Service was expanded to Franconia in 1947, to Springfield in 1950 and when the Woodrow Wilson Bridge opened in 1962 to Easton, MD. In 1969 it made use of the express lanes on the Shirley Highway. In 1973, with revenues dipping, it was sold to WMATA. At the time it was sold, May's son - Beverly C. May - was the president, his parents having died about a decade earlier.

===Washington, Virginia and Maryland Coach Company===

The WV&M acquired several routes in the late 1920s, mainly operating west from Rosslyn. In 1947, the WV&M absorbed the Arlington and Fairfax Motor Transportation Company, the successor to the Arlington & Fairfax Auto Railroad, but closed the route in 1948.

== Intercity buses ==
Until 1987, when Greyhound Lines acquired Continental Trailways (part of the Trailways Transportation System), there were two systems of intercity buses - Greyhound and Trailways - in Northern Virginia. As of 2007, the only two routes still operated are southwest to Charlottesville via U.S. Route 29 and south to Richmond via U.S. Route 1.

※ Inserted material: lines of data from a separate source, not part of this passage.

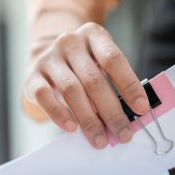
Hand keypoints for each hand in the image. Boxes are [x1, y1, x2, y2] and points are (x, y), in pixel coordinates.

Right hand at [23, 22, 149, 148]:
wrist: (47, 57)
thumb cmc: (82, 65)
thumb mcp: (100, 63)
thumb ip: (114, 84)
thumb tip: (129, 117)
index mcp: (93, 35)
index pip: (114, 60)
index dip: (130, 85)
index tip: (142, 109)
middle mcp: (70, 43)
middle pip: (94, 80)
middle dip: (111, 111)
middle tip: (123, 134)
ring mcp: (49, 58)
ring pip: (71, 90)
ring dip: (88, 119)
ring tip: (100, 139)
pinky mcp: (32, 76)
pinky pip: (44, 96)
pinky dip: (59, 114)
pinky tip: (71, 128)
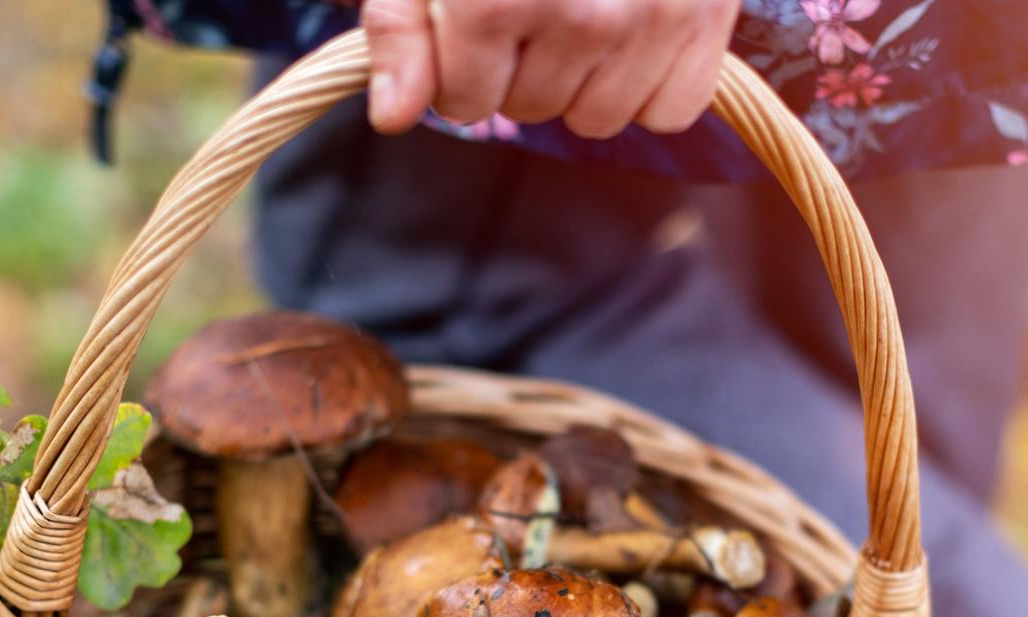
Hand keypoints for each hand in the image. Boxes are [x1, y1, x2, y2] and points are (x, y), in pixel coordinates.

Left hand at [362, 0, 740, 138]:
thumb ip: (401, 24)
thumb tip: (394, 115)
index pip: (464, 103)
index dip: (458, 67)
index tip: (472, 18)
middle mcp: (579, 16)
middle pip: (529, 111)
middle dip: (520, 67)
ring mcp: (650, 19)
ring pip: (596, 120)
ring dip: (583, 80)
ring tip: (586, 7)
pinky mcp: (705, 18)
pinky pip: (670, 111)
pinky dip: (651, 84)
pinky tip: (637, 31)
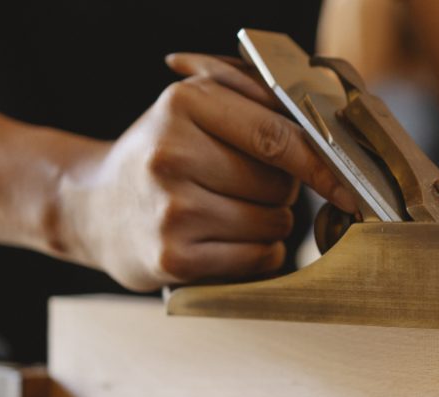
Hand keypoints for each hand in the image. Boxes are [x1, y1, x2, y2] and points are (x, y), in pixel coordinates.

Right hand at [57, 54, 354, 290]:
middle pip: (278, 184)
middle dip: (282, 190)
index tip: (347, 183)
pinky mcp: (174, 257)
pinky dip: (258, 253)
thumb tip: (325, 122)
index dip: (322, 163)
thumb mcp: (193, 106)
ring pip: (272, 223)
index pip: (277, 136)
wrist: (91, 208)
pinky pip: (257, 257)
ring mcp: (171, 209)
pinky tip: (227, 240)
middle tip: (248, 187)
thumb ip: (254, 97)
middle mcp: (173, 154)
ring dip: (269, 223)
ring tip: (230, 212)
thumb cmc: (160, 155)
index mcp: (185, 104)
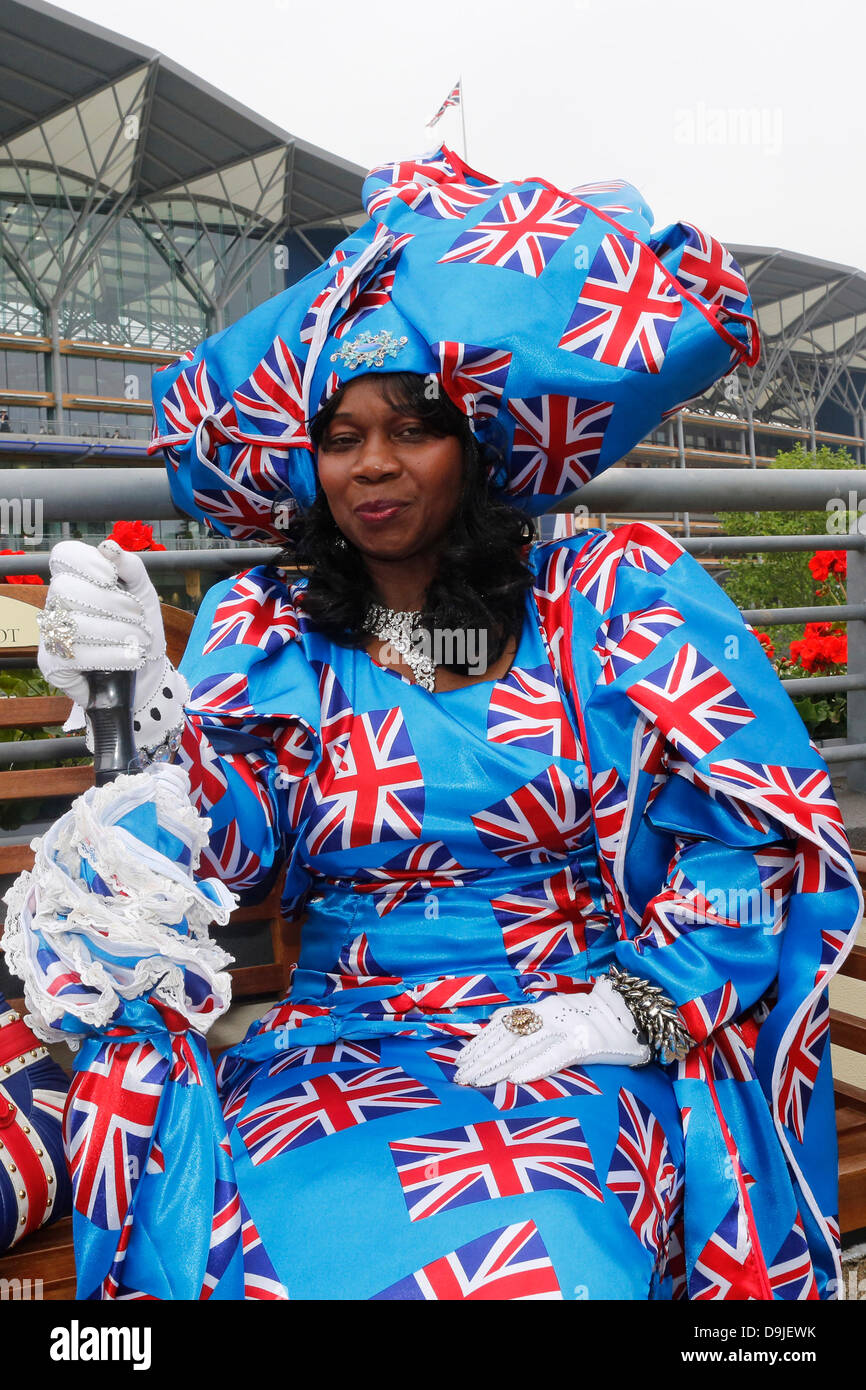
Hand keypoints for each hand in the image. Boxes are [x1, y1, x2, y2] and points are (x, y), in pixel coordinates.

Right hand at [37, 539, 166, 711]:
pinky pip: (76, 655)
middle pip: (65, 588)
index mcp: (75, 579)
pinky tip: (132, 658)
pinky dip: (113, 655)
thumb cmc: (139, 626)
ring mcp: (50, 633)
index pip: (63, 555)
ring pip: (73, 623)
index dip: (85, 562)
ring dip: (118, 632)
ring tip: (140, 641)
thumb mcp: (143, 593)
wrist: (145, 670)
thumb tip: (109, 547)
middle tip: (137, 617)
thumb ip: (131, 566)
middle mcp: (56, 603)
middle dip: (110, 603)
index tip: (111, 578)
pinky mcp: (52, 664)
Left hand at [453, 978, 649, 1085]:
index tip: (459, 1060)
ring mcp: (568, 1026)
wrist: (636, 1015)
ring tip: (478, 1082)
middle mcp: (551, 1013)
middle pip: (508, 1037)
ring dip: (498, 1065)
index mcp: (543, 1008)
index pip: (503, 1025)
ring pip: (525, 1046)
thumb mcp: (561, 1018)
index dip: (479, 1042)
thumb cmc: (596, 1022)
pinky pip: (555, 1055)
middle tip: (460, 1078)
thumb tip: (501, 1043)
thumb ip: (536, 1027)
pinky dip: (534, 1066)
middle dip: (481, 1058)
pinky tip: (515, 1080)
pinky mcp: (586, 1042)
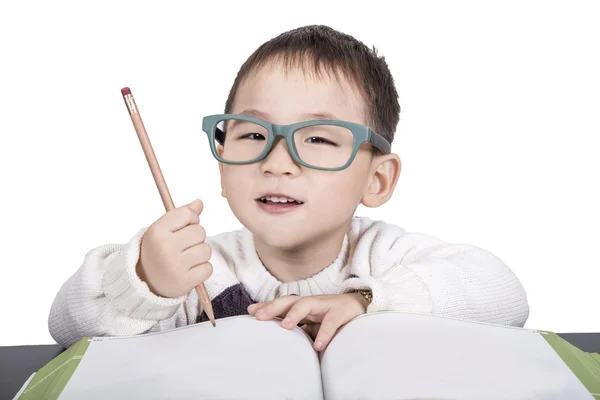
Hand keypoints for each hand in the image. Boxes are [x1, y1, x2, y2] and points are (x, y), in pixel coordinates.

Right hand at [136, 199, 212, 297]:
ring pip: (206, 250)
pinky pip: (208, 268)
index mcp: (156, 231)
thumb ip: (181, 214)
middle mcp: (164, 248)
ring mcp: (174, 266)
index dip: (191, 219)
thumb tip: (200, 203)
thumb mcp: (163, 229)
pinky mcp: (184, 282)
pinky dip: (203, 269)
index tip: (184, 227)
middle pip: (200, 231)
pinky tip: (190, 270)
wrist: (146, 282)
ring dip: (201, 253)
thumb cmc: (158, 250)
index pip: (187, 214)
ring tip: (187, 258)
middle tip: (185, 245)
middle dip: (197, 237)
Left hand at [247, 293, 367, 350]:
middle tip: (259, 316)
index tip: (250, 311)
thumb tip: (281, 343)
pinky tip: (318, 345)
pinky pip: (331, 321)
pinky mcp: (341, 311)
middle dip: (273, 307)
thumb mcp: (314, 324)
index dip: (267, 306)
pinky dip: (325, 333)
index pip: (283, 304)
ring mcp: (326, 304)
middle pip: (289, 301)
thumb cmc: (334, 317)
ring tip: (284, 327)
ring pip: (307, 304)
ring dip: (294, 314)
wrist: (362, 307)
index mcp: (304, 306)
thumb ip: (300, 330)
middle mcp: (312, 302)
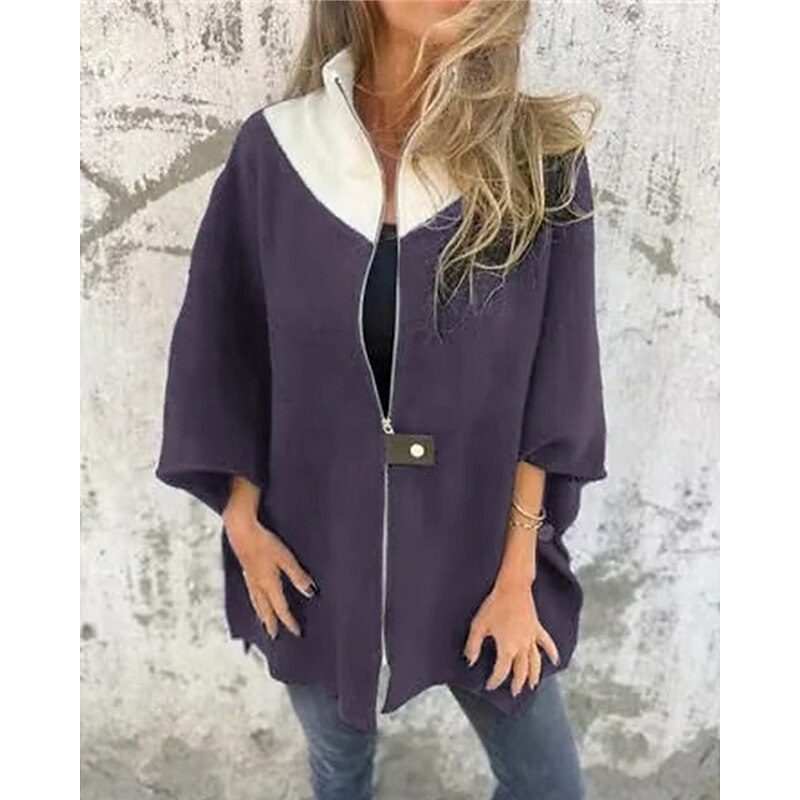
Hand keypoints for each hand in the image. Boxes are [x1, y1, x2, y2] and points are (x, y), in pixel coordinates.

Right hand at [223, 508, 316, 639]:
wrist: (241, 531)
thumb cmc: (263, 542)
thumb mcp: (286, 558)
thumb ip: (298, 576)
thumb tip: (309, 592)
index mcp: (269, 584)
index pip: (281, 609)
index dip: (289, 621)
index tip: (296, 632)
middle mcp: (258, 585)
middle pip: (266, 610)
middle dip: (271, 624)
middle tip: (274, 636)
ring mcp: (250, 578)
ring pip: (256, 603)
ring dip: (261, 615)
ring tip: (263, 622)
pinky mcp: (246, 570)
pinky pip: (251, 593)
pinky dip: (255, 602)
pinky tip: (255, 599)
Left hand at [463, 580, 559, 695]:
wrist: (512, 587)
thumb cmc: (494, 605)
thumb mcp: (478, 625)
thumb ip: (473, 646)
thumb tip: (470, 662)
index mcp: (507, 648)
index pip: (501, 671)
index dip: (495, 681)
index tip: (489, 686)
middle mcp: (522, 647)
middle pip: (521, 671)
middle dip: (517, 683)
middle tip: (514, 693)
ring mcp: (531, 638)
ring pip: (535, 663)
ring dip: (534, 675)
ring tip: (533, 686)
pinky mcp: (537, 628)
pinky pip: (547, 644)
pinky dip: (553, 653)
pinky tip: (555, 661)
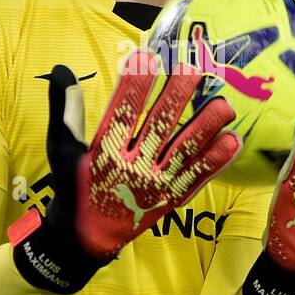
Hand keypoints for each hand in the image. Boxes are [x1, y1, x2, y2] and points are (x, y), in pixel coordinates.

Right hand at [9, 50, 240, 290]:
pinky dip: (216, 160)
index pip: (121, 113)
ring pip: (184, 151)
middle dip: (177, 95)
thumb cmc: (74, 186)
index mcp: (103, 154)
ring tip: (224, 103)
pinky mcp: (171, 199)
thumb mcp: (62, 148)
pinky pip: (197, 178)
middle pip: (158, 127)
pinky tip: (232, 140)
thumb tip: (62, 71)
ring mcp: (154, 186)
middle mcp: (131, 169)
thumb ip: (65, 109)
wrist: (85, 237)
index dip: (135, 84)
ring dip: (206, 126)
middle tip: (192, 68)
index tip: (148, 56)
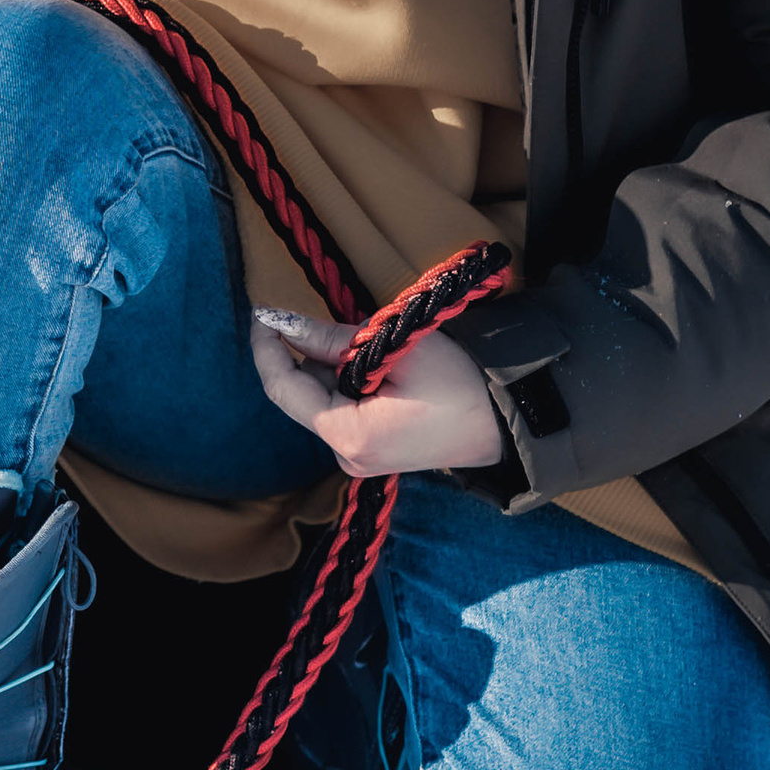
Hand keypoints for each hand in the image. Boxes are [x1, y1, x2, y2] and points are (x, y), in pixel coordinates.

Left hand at [250, 309, 503, 478]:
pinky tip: (375, 364)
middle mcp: (346, 455)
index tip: (262, 312)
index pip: (283, 388)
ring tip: (373, 346)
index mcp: (347, 436)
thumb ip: (329, 339)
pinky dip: (346, 380)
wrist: (507, 419)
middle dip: (308, 353)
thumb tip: (280, 322)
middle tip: (335, 320)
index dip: (267, 348)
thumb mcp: (390, 348)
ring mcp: (358, 458)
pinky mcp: (371, 451)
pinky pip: (341, 408)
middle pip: (302, 394)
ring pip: (322, 399)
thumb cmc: (458, 381)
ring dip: (331, 365)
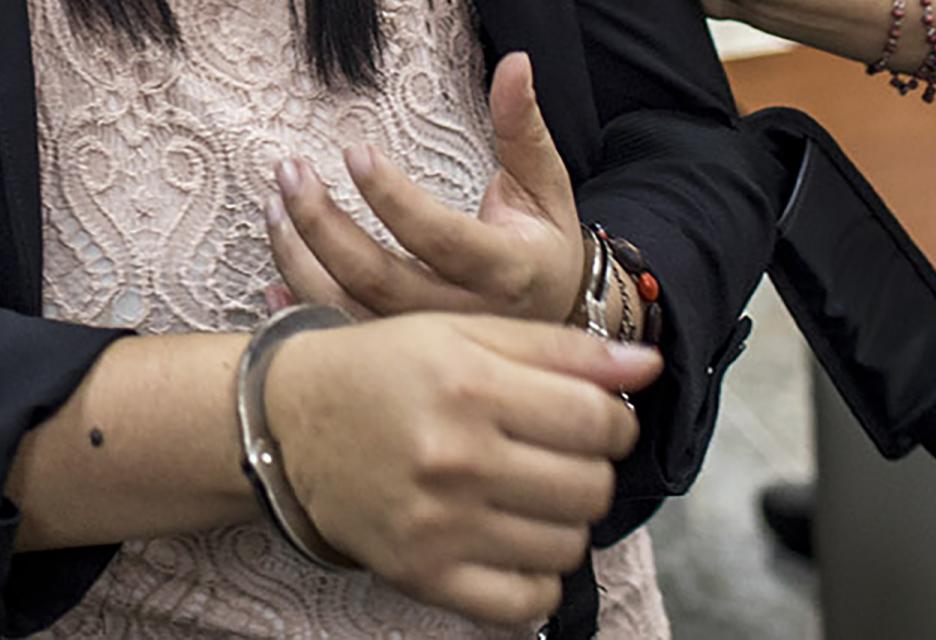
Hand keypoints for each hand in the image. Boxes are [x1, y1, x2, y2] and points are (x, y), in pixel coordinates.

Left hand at [264, 54, 583, 324]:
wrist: (556, 314)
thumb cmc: (543, 241)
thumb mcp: (544, 182)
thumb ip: (522, 125)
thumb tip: (515, 62)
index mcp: (504, 269)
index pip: (440, 237)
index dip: (393, 198)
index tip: (353, 151)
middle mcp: (464, 313)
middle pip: (380, 278)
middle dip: (325, 225)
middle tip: (289, 172)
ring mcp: (428, 340)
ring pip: (351, 311)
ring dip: (301, 261)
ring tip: (273, 206)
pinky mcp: (401, 354)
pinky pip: (342, 335)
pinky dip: (300, 310)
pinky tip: (270, 282)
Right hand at [267, 313, 658, 628]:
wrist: (288, 419)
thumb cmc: (383, 368)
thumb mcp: (463, 333)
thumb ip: (561, 349)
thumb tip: (648, 366)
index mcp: (469, 385)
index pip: (599, 422)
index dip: (615, 421)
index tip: (592, 418)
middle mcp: (455, 457)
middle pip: (590, 487)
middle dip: (589, 468)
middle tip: (553, 453)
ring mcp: (439, 524)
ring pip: (567, 545)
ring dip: (563, 521)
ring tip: (527, 493)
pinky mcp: (422, 574)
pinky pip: (525, 602)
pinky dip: (535, 578)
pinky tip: (511, 540)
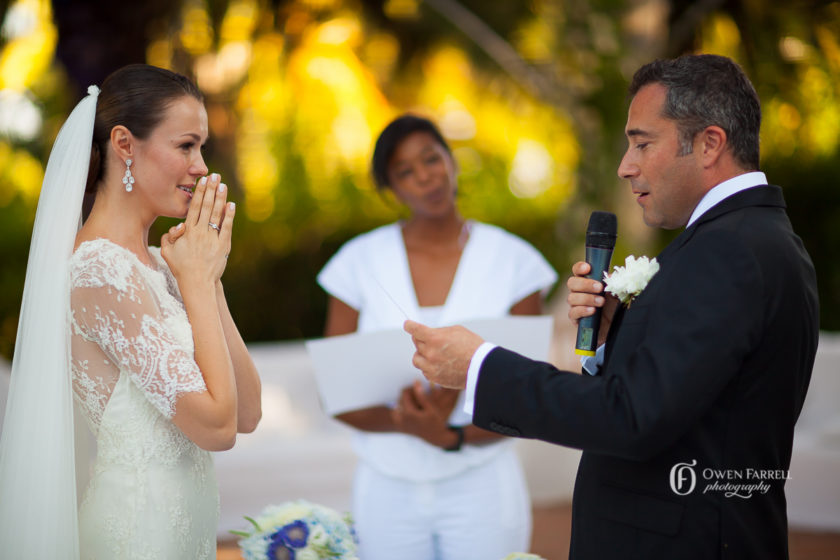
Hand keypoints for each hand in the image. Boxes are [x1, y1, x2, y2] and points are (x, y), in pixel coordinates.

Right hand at [161, 173, 234, 287]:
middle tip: (215, 176)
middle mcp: (200, 232)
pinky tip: (231, 204)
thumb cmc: (181, 268)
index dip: (199, 193)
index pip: (193, 208)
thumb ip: (168, 237)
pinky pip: (227, 227)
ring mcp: (213, 239)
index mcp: (187, 232)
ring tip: (223, 185)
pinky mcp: (223, 246)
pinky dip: (229, 216)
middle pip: (206, 206)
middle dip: (211, 190)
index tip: (202, 181)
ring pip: (217, 214)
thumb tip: (177, 225)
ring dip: (220, 198)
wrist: (197, 283)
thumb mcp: (167, 252)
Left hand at [391, 381, 458, 446]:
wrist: (434, 436)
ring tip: (415, 403)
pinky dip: (401, 409)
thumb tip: (415, 382)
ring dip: (404, 401)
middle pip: (400, 398)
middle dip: (408, 395)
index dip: (412, 388)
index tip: (420, 390)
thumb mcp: (431, 408)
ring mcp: (400, 423)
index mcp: (409, 413)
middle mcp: (401, 418)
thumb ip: (422, 396)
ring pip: (397, 405)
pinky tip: (410, 410)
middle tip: (418, 396)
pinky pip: (396, 413)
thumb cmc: (435, 421)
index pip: (405, 393)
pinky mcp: (400, 425)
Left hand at [404, 320, 482, 388]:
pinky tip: (439, 364)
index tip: (407, 324)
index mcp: (434, 338)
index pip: (414, 330)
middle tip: (431, 340)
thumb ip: (439, 332)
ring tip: (433, 353)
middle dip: (422, 339)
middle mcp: (430, 353)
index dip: (409, 325)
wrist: (482, 367)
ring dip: (422, 354)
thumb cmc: (472, 346)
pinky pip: (424, 370)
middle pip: (416, 343)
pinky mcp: (435, 378)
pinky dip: (428, 366)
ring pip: (416, 359)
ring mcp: (431, 367)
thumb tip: (428, 334)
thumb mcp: (456, 331)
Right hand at [566, 261, 617, 345]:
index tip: (588, 268)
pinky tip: (592, 311)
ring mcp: (575, 304)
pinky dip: (582, 310)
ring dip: (587, 299)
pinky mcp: (575, 318)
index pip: (577, 270)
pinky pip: (573, 312)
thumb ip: (613, 283)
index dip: (579, 267)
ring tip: (601, 302)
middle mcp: (578, 292)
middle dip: (585, 284)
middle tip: (599, 288)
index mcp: (586, 281)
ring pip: (572, 298)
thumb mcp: (616, 293)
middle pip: (571, 283)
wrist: (613, 326)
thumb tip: (610, 277)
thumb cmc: (613, 306)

Greyhound's system once included three lines: one west to Winchester along State Route 7, operated by Capitol Greyhound Lines, one west to Winchester via U.S. Route 50, operated by Atlantic Greyhound Lines, and one south to Richmond via U.S. Route 1, operated by Richmond Greyhound Lines. These were all started in the 1920s and joined Greyhound by the early 1930s.

===Virginia Trailways===

Virginia Trailways, officially Virginia Stage Lines, had lines west on State Route 55 to Front Royal, west on U.S. Route 211 to Luray, southwest to Charlottesville via U.S. Route 29, and south to Richmond via U.S. Route 1 and State Route 2. The first one of these operated by Virginia Stage was to Charlottesville; by 1936, it was operating all four. The company joined Trailways and changed its business name to Virginia Trailways in 1938.